##### Material to process #####
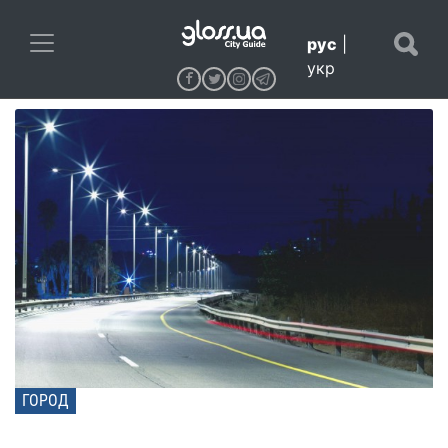
рус
|
укр
ГОРОД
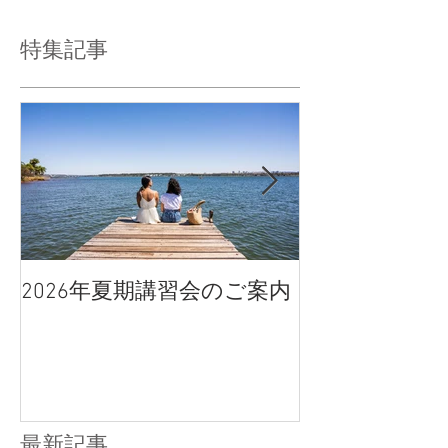
特集記事
2026年夏期講習会のご案内
宇都宮南高校
点、合格判定
最新記事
#####
**Required work**: Output each entry shown above exactly as it stands, with all pictures removed.

**Answer to the problem**:
рус
|
укр
ГОРОД
特集記事
2026年夏期講習会のご案内
宇都宮南高校
点、合格判定
最新記事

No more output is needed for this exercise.